Le rejet du budget de l’Italie par Bruxelles est un cadeau à l’extrême droite italienne (Ian Brossat)

Pour la première fois de son histoire, la Commission Européenne vient de rejeter le budget d’un État-membre, l’Italie, prévoyant un déficit de 2,4% pour 2019 quand elle exigeait 0,8%. En faisant ce choix inédit, Bruxelles fait un cadeau inestimable au gouvernement d’extrême droite italien.

En effet, la Commission apporte aux populistes sur un plateau la preuve qu’elle ne respecte pas la souveraineté budgétaire des États-membres.

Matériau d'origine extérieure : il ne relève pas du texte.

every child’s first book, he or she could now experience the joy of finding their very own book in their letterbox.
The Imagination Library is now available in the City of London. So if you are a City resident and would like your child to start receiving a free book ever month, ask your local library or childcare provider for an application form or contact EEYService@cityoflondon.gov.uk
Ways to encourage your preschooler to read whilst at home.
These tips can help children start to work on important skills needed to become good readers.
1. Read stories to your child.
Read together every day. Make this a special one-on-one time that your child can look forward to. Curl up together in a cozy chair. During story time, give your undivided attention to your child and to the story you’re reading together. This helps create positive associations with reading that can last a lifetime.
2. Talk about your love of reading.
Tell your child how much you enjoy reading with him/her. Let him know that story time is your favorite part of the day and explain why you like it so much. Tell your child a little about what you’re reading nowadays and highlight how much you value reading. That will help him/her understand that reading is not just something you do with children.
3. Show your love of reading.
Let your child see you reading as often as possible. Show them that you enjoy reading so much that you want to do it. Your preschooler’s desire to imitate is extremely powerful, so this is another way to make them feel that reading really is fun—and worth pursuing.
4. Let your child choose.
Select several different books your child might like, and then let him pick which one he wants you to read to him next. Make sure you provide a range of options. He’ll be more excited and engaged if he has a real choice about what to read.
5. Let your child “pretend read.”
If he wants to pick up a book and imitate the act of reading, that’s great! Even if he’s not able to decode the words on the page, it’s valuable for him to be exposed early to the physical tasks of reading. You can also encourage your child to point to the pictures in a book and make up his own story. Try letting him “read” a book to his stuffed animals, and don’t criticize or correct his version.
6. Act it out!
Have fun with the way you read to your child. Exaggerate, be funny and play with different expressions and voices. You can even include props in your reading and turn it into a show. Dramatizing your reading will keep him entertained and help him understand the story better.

Elle démontre une nouvelle fois, après le précédent grec, qu’elle foule aux pieds les choix démocratiques des peuples dans le seul but de complaire aux élites économiques et aux marchés financiers. Elle choisit en outre de sanctionner un budget qui, s’il comporte de nombreuses mesures libérales, comme une flat tax et des réductions d’impôt pour les plus aisés, relançait également la dépense publique. Cette décision irresponsable et scandaleuse ne manquera pas d’attiser un peu plus les vents populistes et anti-européens qui soufflent déjà sur le continent.

D’autre part, alors même que la Commission n’a rien dit sur la fermeture des ports italiens décidés par le gouvernement de Matteo Salvini, ni sur les multiples atteintes aux droits humains constatés dans la péninsule, elle sort la schlague pour faire respecter des critères purement comptables. Le deux-poids-deux-mesures de l’Europe actuelle est ici exposé en pleine lumière. Le rouleau-compresseur autoritaire pour un budget qui ne rentre pas dans les clous du dogmatisme libéral, mais le silence et l’incurie lorsqu’il s’agit de l’accueil de celles et ceux qui fuient la guerre et la misère.

Cette décision prise dans les cénacles bruxellois montre l’urgence de révolutionner cette Union Européenne qui, à force de mépriser les peuples, court à sa propre perte.

Ian Brossat, chef de file du PCF pour les Européennes,

Paris, le 23 octobre 2018.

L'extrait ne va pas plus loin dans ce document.